Hiroshi Inoue wrote:

> > -----Original Message-----
> > From: owner-pgsql-hackers(at)postgreSQL(dot)org
> > [mailto:owner-pgsql-hackers(at)postgreSQL(dot)org]On Behalf Of Jan Wieck
> >
> > At least the RI trigger procedures need some way to override
> > this snapshot qualification temporary, so the check's will
> > see what's committed, regardless who did it and when -
> > committed is committed, basta.
> >
>
> There's no user level method which allows to see being inserted
> tuples of other backends now.
> As Vadim suggested before in a discussion between you,
> SnapshotDirty is needed to see uncommitted tuples of other
> backends.
> IIRC,duplicate index check for unique indexes is a unique case
> that uses this dirty read technique currently.

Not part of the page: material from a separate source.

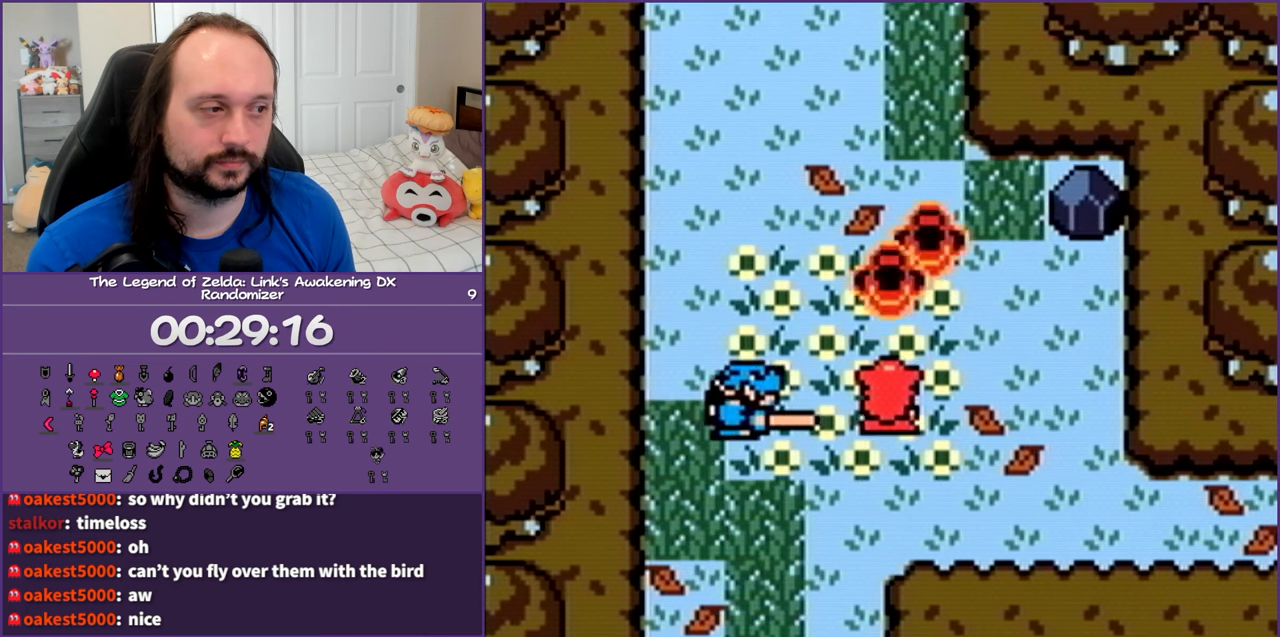
{"buttons": ["DPAD_UP"], "events": []}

Thanks - yes that was some issue at the time I totally
underestimated the entire complexity and (silly as I am)
thought RI could be implemented with rules.

Anyway, the locking, RI triggers do internally by doing all
their internal SELECT's with FOR UPDATE, seems to help much.
Actually I'm playing with another global bool, that the
triggers set. It simply causes HeapTupleSatisfiesSnapshot()
to forward the check into HeapTupleSatisfiesNow(). It is
reset on every transaction start and after any AFTER ROW
trigger call. So far it seems to do the job perfectly.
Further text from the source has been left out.